Two ?s after the await, on purpose: the first unwraps "did the reply channel survive?", the second unwraps "did the handler itself succeed?". Request/response, but every message is still just an envelope underneath.

Stopping cleanly

Two distinct ideas, easy to confuse. stop flips active = false so the loop exits after the current message. shutdown closes the receiver so no new mail arrives, but the queue drains first. Interrupt uses shutdown — a polite "finish what you have, then quit":

async fn interrupt(
    &mut self,
    ctx: &mut Context<Self>,
) -> Result<()> {
    ctx.shutdown();
    Ok(())
}

shutdown closes the mailbox so senders can no longer enqueue, but anything already queued still gets processed before the loop sees the channel empty and stops. That's the difference from a hard stop: in-flight work isn't thrown away.

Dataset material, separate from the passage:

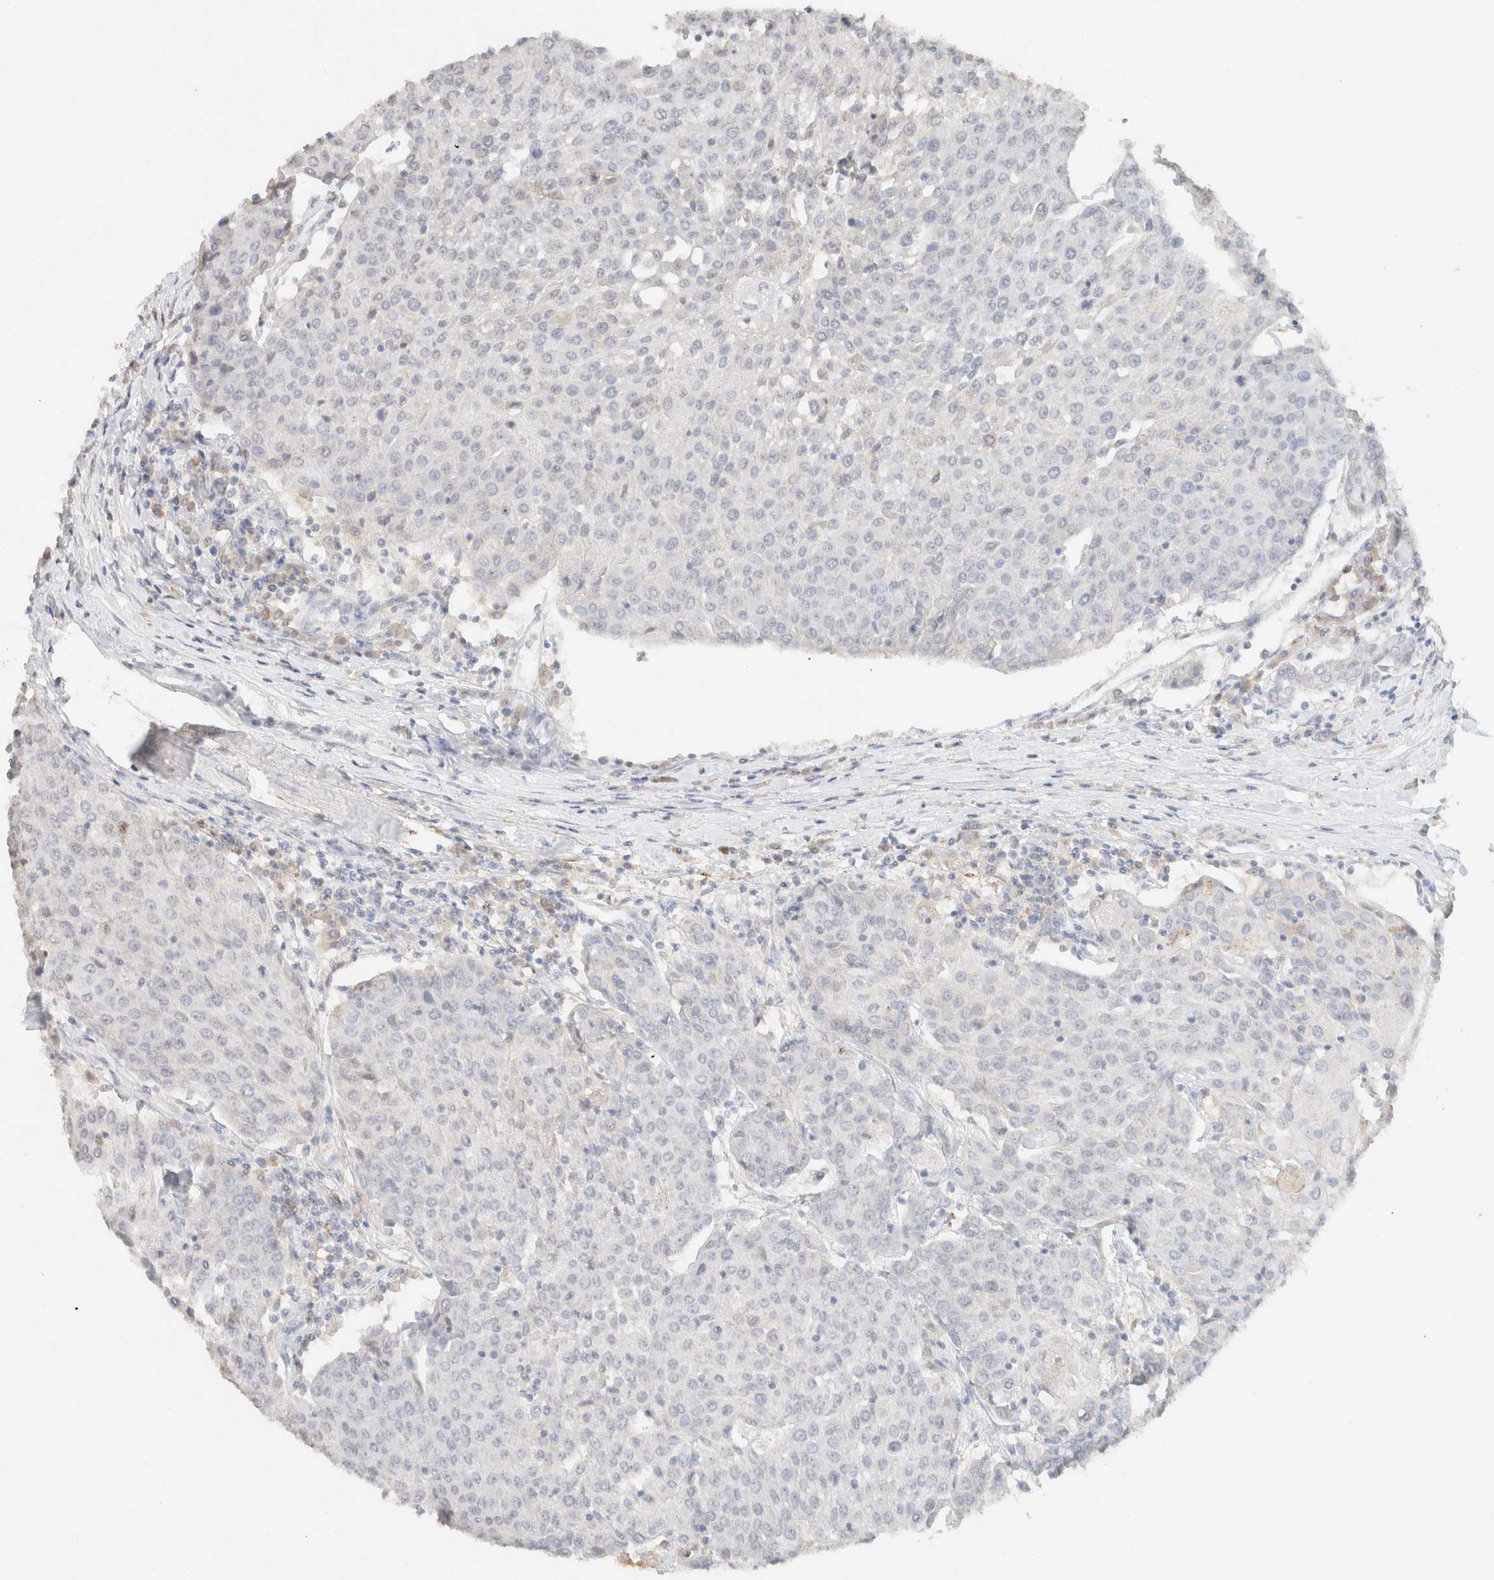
{"staining": {"intensity": "negative", "quantity": "none", "location": "none"}, "tissue": "urothelial cancer", "cell_type": "Tumor cells", "image_type": "cancer", "snomed": [{"axis": "morphology", "description": "Urothelial carcinoma, High grade"}, {"axis": "topography", "description": "Urinary bladder"}], "caption": "This micrograph is of urothelial carcinoma (high-grade) stained with IHC to label a protein in brown with the nuclei are counter-stained blue. There is no staining in tumor cells. (DAB immunohistochemistry, high magnification).", "gene": "CPA1", "patient": {"sex": "female", "age": 85}}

And how does a caller wait for an actor to finish? Through that watch channel from spawn:

async fn join(&mut self) -> Result<()> {
    self.status_rx
        .wait_for(Status::is_done)
        .await?;
    Ok(())
}

wait_for parks until the watched Status satisfies is_done, which becomes true the moment the runtime sends Status::Done on exit. Because a watch channel always remembers its latest value, calling join after the actor already died still observes Done — no race, no missed signal.

Where to go next / in production

This is real, but a production runtime adds:

• Supervision — a parent that restarts crashed children, the part Erlang is famous for.
• Bounded mailboxes — unbounded channels can grow without limit; back-pressure protects memory.
• Timeouts on interact — wrap the Responder in a tokio timeout so a stuck actor can't hang callers forever.
• Streams as messages — let an actor subscribe to a stream by feeding each item in as an event.

Why build it

Async Rust's borrow rules make shared mutable state genuinely awkward — and the actor model sidesteps the whole problem by not sharing it. Build this once and you'll see that "no data races" isn't enforced by locks here at all; it's enforced by the fact that one task owns the state and the type system guarantees every message it receives is one it knows how to handle. That's a lot of safety for 150 lines.